6 Agosto 2003

AUMENTANO I CASI DI PRESUNTI ELETTRICISTI ED IDRAULICI CHE APPROFITTANO DELL`ESTATE

    AUMENTANO I CASI DI PRESUNTI ELETTRICISTI ED IDRAULICI CHE APPROFITTANO DELL`ESTATE PER TRUFFARE I CONSUMATORI SONO LE DONNE, SPECIE SE ANZIANE, LE VITTIME PREFERITE DI QUESTI MASCALZONI

    I CONSIGLI DEL CODACONS: NUMERI VERDI E SCRITTE CUBITALI SULLE PAGINE GIALLE NON SONO SINONIMO DI SERIETA` DELLA DITTA, ANZI SPESSO…








    Proseguono le truffe estive di presunti idraulici od elettricisti che, approfittando delle ferie del nostro artigiano di fiducia, grazie ad allettanti pubblicità ingannevoli messe a caratteri cubitali sulle pagine gialle, truffano ignari cittadini. Le vittime preferite di questi malfattori sono donne sole e anziani. Partono dal presupposto che gli uomini se ne intendano di più e possano più facilmente ribellarsi a fronte di una cifra assurda ed immotivata. Una signora di Milano, che vive in casa con la madre, spaventata dalle scintille che uscivano dalla presa della corrente ha chiamato alle 2,30 di notte un elettricista disponibile 24 ore su 24. Le abbiamo domandato come mai aveva scelto proprio quel numero. “Era un numero verde“ ci ha risposto, “mi sembrava una ditta seria“. Purtroppo i numeri verde non dimostrano un bel niente. Infatti ai 150 euro per l`uscita, al limite perdonabili vista l`ora, si è aggiunta una riparazione di 1.500 euro. “Il salvavita va cambiato“ le ha detto deciso lo pseudo elettricista. “Ma funziona“ ha replicato la signora. “Non è a norma, va sostituito“ ha risposto deciso il tizio. Ovviamente il salvavita “non a norma“, che aveva appena un anno di vita, è stato portato via, così da non lasciare tracce della truffa. La cosa incredibile è che la presa non funzionante non è stata riparata. E` stata disattivata, ma, non essendo disponibile il pezzo di ricambio, non è stata sostituita. Insomma 1.500 euro per una non riparazione. Non è andata meglio ad una famiglia di Seregno che ha avuto la malaugurata idea di chiamare un idraulico per un tubo di lavatrice intasato. Il tubo non è stato nemmeno sostituito, è stato semplicemente pulito dal calcare con un compressore: totale 780 euro.

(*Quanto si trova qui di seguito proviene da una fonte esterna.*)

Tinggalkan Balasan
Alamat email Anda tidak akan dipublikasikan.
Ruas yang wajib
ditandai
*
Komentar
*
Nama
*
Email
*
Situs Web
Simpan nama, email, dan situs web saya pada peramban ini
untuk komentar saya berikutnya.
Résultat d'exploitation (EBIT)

    Ricordiamo i consigli del Codacons per evitare truffe analoghe:


    · Se non avete un artigiano di fiducia rivolgetevi solo ad artigiani iscritti alla Camera di Commercio.

    · Numeri verdi e scritte cubitali non sono indice di serietà della ditta.

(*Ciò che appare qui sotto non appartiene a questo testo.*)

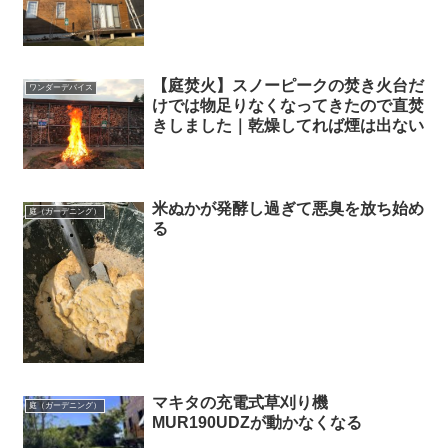
【庭焚火】スノーピークの焚き火台だ
ワンダーデバイス
けでは物足りなくなってきたので直焚
きしました｜乾燥してれば煙は出ない
米ぬかが発酵し過ぎて悪臭を放ち始め
庭（ガーデニング）
る
マキタの充電式草刈り機
庭（ガーデニング）
MUR190UDZが動かなくなる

    · Non prendete in considerazioni annunci che non riportano l`indirizzo della sede ed un numero di telefono fisso. Non fidatevi di ditte che riportano solo il numero di un cellulare o un numero verde.


    · Prima di chiamare l`artigiano verificate al 412 della Telecom che al numero di telefono corrisponda un indirizzo preciso e non un`abitazione o peggio ancora risulti non disponibile.


    · Chiedete il costo dell`uscita al momento della telefonata.


    · Fatevi lasciare e conservate i pezzi rotti che sono stati sostituiti.


    · Fatevi sempre rilasciare regolare fattura su carta intestata della società che ha effettuato l?intervento, riportante in maniera dettagliata i costi ed i pezzi sostituiti.


    · Se la cifra è elevata non pagate e fatevi rilasciare regolare fattura. Se non avete la forza d`animo di rifiutarvi di pagare, contestando l`importo, prendete una scusa, ad esempio potreste dire: “non ho abbastanza soldi e ho finito il libretto degli assegni. Mi rilasci una fattura che la pago in settimana“. Deciderete successivamente cosa fare. Le possibilità sono tre:



    a) Rivolgersi alla forze dell`ordine che potranno procedere per truffa ed altre ipotesi di reato.


    b) Contattare un`associazione di consumatori per avere consigli.


    c) Ricorrere alle procedure di arbitrato e alle Commissioni di conciliazione presso le Camere di Commercio.

    Ricordatevi che ricorrere ad un arbitrato dopo aver già pagato riduce quasi a zero le possibilità di successo.